Semi-mechanistic PK model accurately predicts oral semaglutide steady-state pharmacokinetics, integrating SNAC's absorption impact.

Oral peptide delivery faces significant challenges due to large molecular structures, leading to poor absorption and low bioavailability. Semaglutide, a GLP-1 analogue, typically has oral bioavailability between 0.4% and 1% in the fasting state. To overcome this, sodium N-[8-{2-hydroxybenzoyl} amino] caprylate (SNAC) is employed as a permeation enhancer, specifically improving gastric permeability. Understanding the precise pharmacokinetic (PK) profile of oral semaglutide, particularly at steady-state, is crucial for optimizing dosing and formulation development, addressing a key gap in current knowledge.
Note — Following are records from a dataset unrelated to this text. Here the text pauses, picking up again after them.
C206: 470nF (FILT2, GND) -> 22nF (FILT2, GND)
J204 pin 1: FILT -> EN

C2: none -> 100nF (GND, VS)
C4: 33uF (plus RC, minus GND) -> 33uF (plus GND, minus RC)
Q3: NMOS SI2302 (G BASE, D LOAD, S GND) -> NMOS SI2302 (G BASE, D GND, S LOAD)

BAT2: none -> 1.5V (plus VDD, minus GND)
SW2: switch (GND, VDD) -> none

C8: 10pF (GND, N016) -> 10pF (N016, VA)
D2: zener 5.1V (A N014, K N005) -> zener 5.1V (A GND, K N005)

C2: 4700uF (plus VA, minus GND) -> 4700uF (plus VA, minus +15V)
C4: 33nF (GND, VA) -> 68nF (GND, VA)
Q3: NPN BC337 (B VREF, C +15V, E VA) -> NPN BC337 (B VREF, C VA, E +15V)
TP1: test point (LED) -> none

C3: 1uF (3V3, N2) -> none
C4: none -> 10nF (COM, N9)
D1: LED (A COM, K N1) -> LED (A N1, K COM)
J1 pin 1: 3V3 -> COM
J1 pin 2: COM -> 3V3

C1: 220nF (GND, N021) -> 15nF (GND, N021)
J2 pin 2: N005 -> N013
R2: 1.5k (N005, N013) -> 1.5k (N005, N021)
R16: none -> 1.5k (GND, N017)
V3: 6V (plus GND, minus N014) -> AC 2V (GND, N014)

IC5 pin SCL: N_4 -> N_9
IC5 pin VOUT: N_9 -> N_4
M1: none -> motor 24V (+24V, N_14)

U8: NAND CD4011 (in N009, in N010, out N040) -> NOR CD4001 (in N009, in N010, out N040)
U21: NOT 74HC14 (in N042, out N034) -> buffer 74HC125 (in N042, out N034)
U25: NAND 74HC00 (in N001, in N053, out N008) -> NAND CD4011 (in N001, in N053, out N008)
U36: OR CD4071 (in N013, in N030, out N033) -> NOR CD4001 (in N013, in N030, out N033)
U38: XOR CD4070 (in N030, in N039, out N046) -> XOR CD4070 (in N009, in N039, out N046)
Researchers developed a semi-mechanistic pharmacokinetic (PK) model to predict the steady-state PK of oral semaglutide. This model was primarily constructed using published clinical data and literature-derived parameters. The study specifically investigated the impact of SNAC concentration on the gastric absorption of semaglutide at different single doses. The model incorporated factors such as dose, SNAC concentration, gastrointestinal permeability, and intestinal first-pass effect. The single-dose oral PK model was subsequently validated using steady-state PK studies, ensuring its predictive accuracy across various dosing regimens, including intravenous (IV), single-dose, and multiple-dose oral administrations.

The developed semi-mechanistic model successfully predicted the steady-state pharmacokinetics of oral semaglutide, demonstrating robust utility for understanding its complex absorption profile. The model accurately characterized the impact of SNAC on gastric absorption, highlighting its critical role in enhancing oral bioavailability. It was validated against existing steady-state PK data, confirming its reliability across different administration routes and dosing frequencies. This comprehensive model accounts for key physiological factors, including dose, SNAC concentration, gastrointestinal permeability, and the intestinal first-pass effect, all of which significantly influence oral semaglutide PK. The successful development and validation of this model represent a significant step forward.

The developed semi-mechanistic model proved highly effective for predicting oral semaglutide pharmacokinetics, laying groundwork for advanced physiologically based pharmacokinetic (PBPK) models.